Янка пошла к двери и услышала, как Григорий насмешливо фыркнул ей вслед. Под это фырканье Янка и покинула кабинет. Она на минутку забежала к себе, переложила бумаги со стола в портфель, оделась и пошла домой.
Скверно все складывалось, очень скверно. Похоже, если все будут рассуждать подобно Клочкову, одобрения она не получит. А меж тем Янка чувствовала себя совершенно правой. Что-то такое происходило, что-то делалось с ребятами. Нужно было во всем разобраться. Конечно, притворяшки не самые лучшие люди на земле, но и не самые плохие. И у них есть какое-то свое дело. У них есть свой бог. Бог, который начинает существовать для них после шести часов вечера. Бог после шести.
Но и Клочков был прав. Это Янка тоже понимала. Она слишком вошла в роль притворяшки, слилась с ними. И не только внешне — в поведении, в словах, — в себе самой она ощущала перемены. На самом дне души зародилась симпатия к притворяшкам. Ей стала нравиться их странная, болезненная мечта, бессмысленное вроде бы времяпрепровождение. Упрек Клочкова бил в самую точку: она стала притворяшкой.
Поняв это, Янка ужаснулась и возмутилась. Как же так! Она этого не хотела, совсем другое было у нее на уме. “Но ничего, ничего, — успокаивала себя девушка, — я все исправлю. Меня поймут…”

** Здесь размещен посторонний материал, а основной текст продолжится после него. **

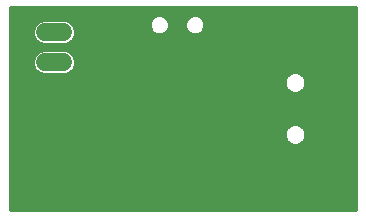
<source format=gbl>
G75*
%MOIN*%
%OFA0B0*%
%FSLAX24Y24*%
%IPPOS*%
%LPD*%
%AMOC8*
5,1,8,0,0,1.08239X$1,22.5*
%
%ADD10C,0.0594*%
%ADD11C,0.0160*%
D10*
X001497Y005271D02*
X002091Y005271D01*
X002091Y006271D02*
X001497Y006271D01*
D11*
X000360Y007087D02*
X000360Y000360D01*
X011811Y000360D01*
X011811Y007087D01*
X000360Y007087D01*
X000360Y006996D02*
X011811Y006996D01*
X011811Y006837D02*
X006644Y006837D01*
X006682Y006821D02*
X006550Y006876D01*
X006408Y006876D01*
X006277Y006821D01*
X006176Y006721D01*
X006122Y006590D01*
X006122Y006448D01*
X006176Y006316D01*
X006277Y006216D01*
X006408Y006161D01*
X006550Y006161D01*
X006682Y006216D01*
X006782Y006316D01*
X006836Y006448D01*
X006836Y006590D01*
X006782Y006721D01*
X006682Y006821D01*
X006800Y006679D02*
X011811Y006679D01*
X011811Y006520D02*
X006836Y006520D01*
X006801Y006362D02*
X011811Y006362D01*
X011811Y006203D02*
X006651Y006203D01*
X006308Y006203D02*
X005470Y006203D01*
X005500Y006216D02*
X005369Y006161D01*
X005227Y006161D01*
X005096Y006216D01*
X004995Y006316D01*
X004941Y006448D01*
X004941Y006590D01*
X004995Y006721D01*
X005096Y006821D01*
X005227Y006876D01*
X005369Y006876D01*
X005500Y006821D01*
X005601Y006721D01*
X005655Y006590D01*
X005655Y006448D01*
X005601Y006316D01*
X005500Y006216D01*
X005620Y006362D02*
X006158Y006362D01*
X006122Y006520D02*
X005655Y006520D01*
X005618Y006679D02*
X006159Y006679D01*
X006315Y006837D02*
X005463Y006837D01*
X005134Y006837D02*
X000360Y006837D01*
X000360Y006679D02*
X001341Y006679D01*
X001410Y006707D02*
X001250Y006641D01*
X001127Y006518D01*
X001060Y006357D01*
X001060Y006184D01*
X001127Y006023D01*
X001250Y005900D01*
X001410Y005834D01*
X002178Y005834D01*
X002338Y005900D01*
X002461Y006023D01*
X002528Y006184D01*
X002528Y006357D01*
X002461Y006518D01*
X002338Y006641D01*
X002178Y006707D01*
X001410Y006707D01*
X001129Y006520D02*
X000360Y006520D01*
X000360Y006362D02*
X001062Y006362D01*
X001060Y006203D02*
X000360Y006203D01*
X000360Y006045D02*
X001118Y006045D01*
X001284Y005886D02*
X000360Y005886D01*
X000360Y005728D02*
X011811Y005728D01*
X011811Y005569D02*
X002410Y005569D01*
X002461Y005518D02*
X002338Y005641D01*
X002178Y005707D01*
X001410Y005707D01*
X001250Y005641D01*
X001127Y005518D01*
X001060Y005357D01*
X001060Y005184D01*
X001127Y005023D01*
X001250Y004900D01*
X001410Y004834D01*
X002178Y004834D01*
X002338Y004900D01*
X002461Y005023D01*
X002528Y005184D01*
X002528Y005357D01*
X002461Y005518D01*
X002506Y005411D02*
X011811Y005411D01*
X011811Y005252D02*
X002528Y005252D01*
X002491Y005094D02*
X011811Y005094D01*
X011811Y004935D02*
X009976Y004935D01*
X010039Y004909D02*
X009901Y004966D01*
X009751Y004966D01*
X009612Y004909D01*
X009506Y004803D01*
X009449Y004664D01*
X009449Y004514D01*
X009506Y004376D01*
X009612Y004270D01*
X009751Y004213D01*
X009901Y004213D01*
X010039Y004270D01*
X010145Y004376D01*
X010203Y004514D01*
X010203Y004664D01*
X010145Y004803D01*
X010039Y004909D01*
X010156Y004777D02*
X011811Y004777D01*
X011811Y004618D02*
X010203Y004618D01*
X010180Y004460D02*
X011811Y004460D01*
X011811Y004301D02*
X010070Y004301D01*
X009581Y004301D02*
X000360Y004301D01*
X000360Y004143D02*
X011811Y004143D01*
X011811Y003984D02*
X000360Y003984D01*
X000360Y003826D02*
X011811Y003826D01*
X011811Y003667D02*
X000360Y003667D01*
X000360Y003509D02*
X011811Y003509D01*
X011811Y003350D02*
X000360Y003350D01*
X000360Y003192D02*
X009648Y003192D01*
X009612Y003177D02*
X009506Y003071D01*
X009449Y002932D01*
X009449Y002782D01*
X009506Y002644D01*
X009612Y002538D01*
X009751Y002480D01*
X009901Y002480D01*
X010039Y002538D01*
X010145Y002644D01*
X010203Y002782D01*
X010203Y002932D01*
X010145Y003071D01*
X010039Y003177D01*
X009901Y003234D01*
X009751Y003234D01*
X009612Y003177D01*
X009491Y003033D02*
X000360Y003033D01*
X000360Y002875D02*
X009449Y002875D01*
X009476Y002716D02*
X000360Y002716D01*
X000360Y002558D02*
X009592Y002558D01*
X010059Y002558D02*
X011811Y002558D01*
X011811Y002716D02*
X010175Y002716D01*
X010203Y002875D02*
X011811Y002875D01*
X011811Y003033D02*
X010161Y003033D01*
X010003Y003192D02*
X011811Y003192D01*
X011811Y002399D02*
X000360Y002399D01*
X000360Y002241D02*
X011811Y002241D01*
X011811Y002082D02*
X000360Y002082D01*
X000360Y001924D02*
X011811Y001924D01*
X011811Y001765D02*
X000360Y001765D01*
X000360Y001607D02*
X011811Y001607D01*
X011811Y001448D02*
X000360Y001448D01*
X000360Y001290D02*
X011811Y001290D01*
X011811Y001131D02*
X000360Y001131D01*
X000360Y000973D02*
X011811Y000973D01*
X011811Y000814D02*
X000360Y000814D01*
X000360Y000656D02*
X011811Y000656D01*
X011811Y000497D02*
X000360Y000497D01*
X000360Y004460D02*
X009472Y004460D01*
X009449Y004618D02*
X000360Y004618D01*
X000360Y004777D02*
X009495Y004777D01*
X009675Y004935D02*
X002373Y004935D01*
X001215Y004935D02*
X000360Y004935D01*
X000360Y005094D02*
X001098Y005094D01*
X001060Y005252D02*
X000360Y005252D01*
X000360Y005411D02*
X001082Y005411D01*
X001178Y005569D02*
X000360Y005569D01*
X002304Y005886D02*
X011811Y005886D01*
X011811Y006045D02*
X002470Y006045D01*
X002528Y006203D02*
X005127Y006203D01*
X004977Y006362D02*
X002526Y006362D01*
X002459Y006520D02*
X004941Y006520D01*
X004978Y006679D02*
X002248Y006679D01*
M02*

</source>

Спускаясь по ярко-красной ковровой дорожке лестницы, Янка шла, погрузившись в свой мысли, ничего не замечая, не слыша. И вдруг ее точно ударило по глазам. На выходе в вестибюль маячила неприятно знакомая фигура. Возле дежурившего у проходной вахтера Ивана Никаноровича стоял ее нафталиновый сыщик. Наклонив голову к плечику в каком-то несовременном, старорежимном подобострастии, он что-то спрашивал у Ивана Никаноровича, торопливо шлепая мокрыми губами. Его серое лицо выражало интерес и преклонение. А Никанорыч с высоты своего роста басом что-то внушительно разъяснял внимательному слушателю.